Leonardo da Vinci observed five hundred years ago that air bubbles of a large enough size, do not rise to the surface of a liquid in a straight line. Rather, he declared, they travel in a periodic zig-zag or spiral motion.
Anyone who has opened a soda bottle could find that out. What neither da Vinci nor soda drinkers could find out is why the bubbles move so erratically.
And until recently, even modern scientists and mathematicians were at an impasse trying to quantitatively describe this movement.
What's up with bubbles?
Researchers University of California Berkeley published their peer-reviewed findings on Tuesday in the journal PNAS, announcing that they had derived a quantitative model for a bubble's upward movement to a high degree of precision.

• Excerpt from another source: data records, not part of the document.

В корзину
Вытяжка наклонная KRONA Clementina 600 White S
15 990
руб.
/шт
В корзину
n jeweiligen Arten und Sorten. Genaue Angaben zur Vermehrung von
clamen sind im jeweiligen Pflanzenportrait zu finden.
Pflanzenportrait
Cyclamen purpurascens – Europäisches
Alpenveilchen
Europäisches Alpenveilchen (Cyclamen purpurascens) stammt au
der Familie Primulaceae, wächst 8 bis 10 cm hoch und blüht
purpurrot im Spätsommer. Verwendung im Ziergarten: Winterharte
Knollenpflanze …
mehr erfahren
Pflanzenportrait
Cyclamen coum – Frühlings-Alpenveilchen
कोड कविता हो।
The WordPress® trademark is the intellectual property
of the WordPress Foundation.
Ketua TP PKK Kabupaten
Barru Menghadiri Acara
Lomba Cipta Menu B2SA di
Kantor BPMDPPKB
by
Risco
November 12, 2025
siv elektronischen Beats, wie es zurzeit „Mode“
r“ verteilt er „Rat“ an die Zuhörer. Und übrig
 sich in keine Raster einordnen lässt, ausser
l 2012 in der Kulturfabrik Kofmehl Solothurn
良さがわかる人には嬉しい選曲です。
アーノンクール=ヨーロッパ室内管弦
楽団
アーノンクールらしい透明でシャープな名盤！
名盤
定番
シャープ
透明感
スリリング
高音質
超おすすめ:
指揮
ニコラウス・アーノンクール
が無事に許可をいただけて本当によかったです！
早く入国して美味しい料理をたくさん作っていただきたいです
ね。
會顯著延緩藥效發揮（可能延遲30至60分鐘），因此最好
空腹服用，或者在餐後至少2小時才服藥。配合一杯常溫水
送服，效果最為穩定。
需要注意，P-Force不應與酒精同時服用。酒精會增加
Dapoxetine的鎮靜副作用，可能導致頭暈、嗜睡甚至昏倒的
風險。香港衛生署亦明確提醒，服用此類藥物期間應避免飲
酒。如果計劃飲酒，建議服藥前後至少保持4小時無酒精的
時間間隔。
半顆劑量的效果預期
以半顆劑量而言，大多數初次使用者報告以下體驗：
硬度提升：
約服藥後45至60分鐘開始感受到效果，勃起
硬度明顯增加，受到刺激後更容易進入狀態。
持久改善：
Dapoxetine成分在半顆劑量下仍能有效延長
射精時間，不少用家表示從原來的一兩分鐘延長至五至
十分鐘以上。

"While it was previously believed that the bubble’s wake becomes unstable," wrote study authors, "we now demonstrate a new mechanism, based on the interplay between flow and bubble deformation."
Researchers also pointed out that their findings could be useful in understanding the motion of particles that behave neither like a liquid nor a gas.
The study proposes a mechanism for the instability of the bubble's trajectory wherein the periodic tilting of the bubble itself changes its very shape - the curvature of its sphere. This in turn affects the upward velocity and results in the wobbly path we have grown accustomed to seeing in our everyday lives.